▶ _MATERIAL PROVIDED_
((
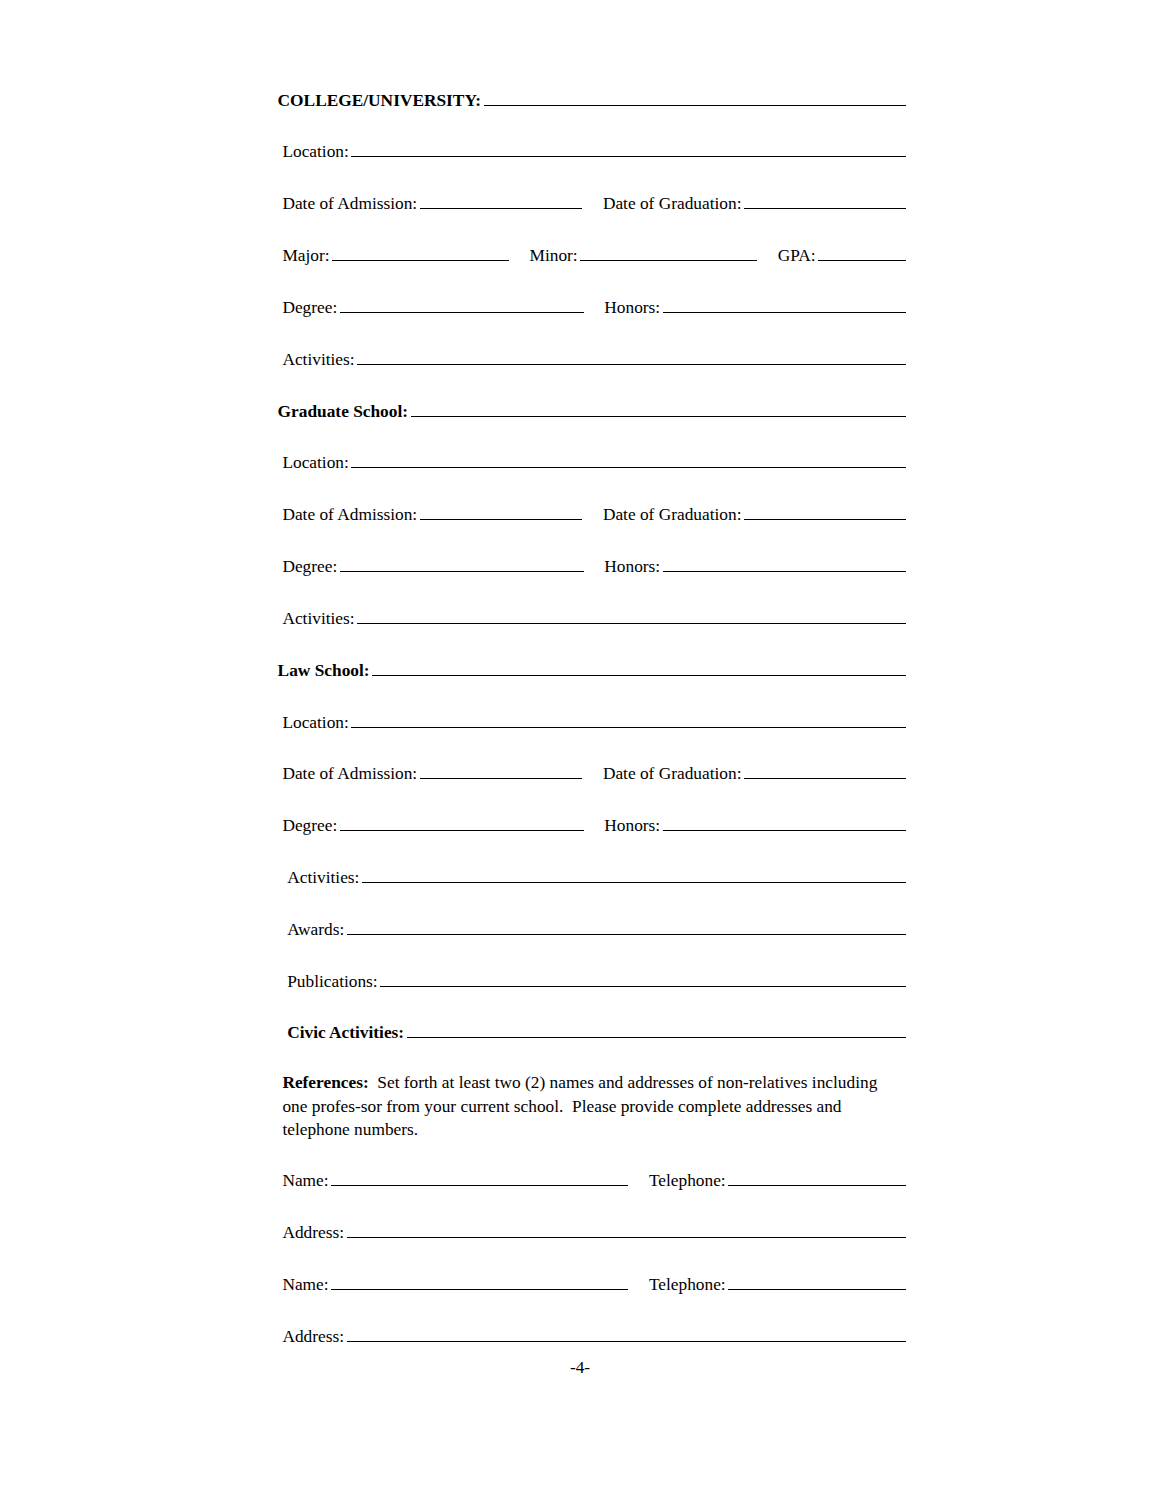COLLEGE/UNIVERSITY:
Location:
Date of Admission: Date of Graduation:
Major: Minor: GPA:
Degree: Honors:
Activities:
Graduate School:
Location:
Date of Admission: Date of Graduation:
Degree: Honors:
Activities:
Law School:
Location:
Date of Admission: Date of Graduation:
Degree: Honors:
Activities:
Awards:
Publications:
Civic Activities:
References: Set forth at least two (2) names and addresses of non-relatives including one profes-sor from your current school. Please provide complete addresses and telephone numbers.
Name: Telephone:
Address:
Name: Telephone:
Address:
-4-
))
▶ _WHAT TO WORK ON_
Print each record exactly as it stands, omitting the pictures.

▶ _TASK RESPONSE_
COLLEGE/UNIVERSITY:
Location:
Date of Admission: Date of Graduation:
Major: Minor: GPA:
Degree: Honors:
Activities:
Graduate School:
Location:
Date of Admission: Date of Graduation:
Degree: Honors:
Activities:
Law School:
Location:
Date of Admission: Date of Graduation:
Degree: Honors:
Activities:
Awards:
Publications:
Civic Activities:
References: Set forth at least two (2) names and addresses of non-relatives including one profes-sor from your current school. Please provide complete addresses and telephone numbers.
Name: Telephone:
Address:
Name: Telephone:
Address:
-4-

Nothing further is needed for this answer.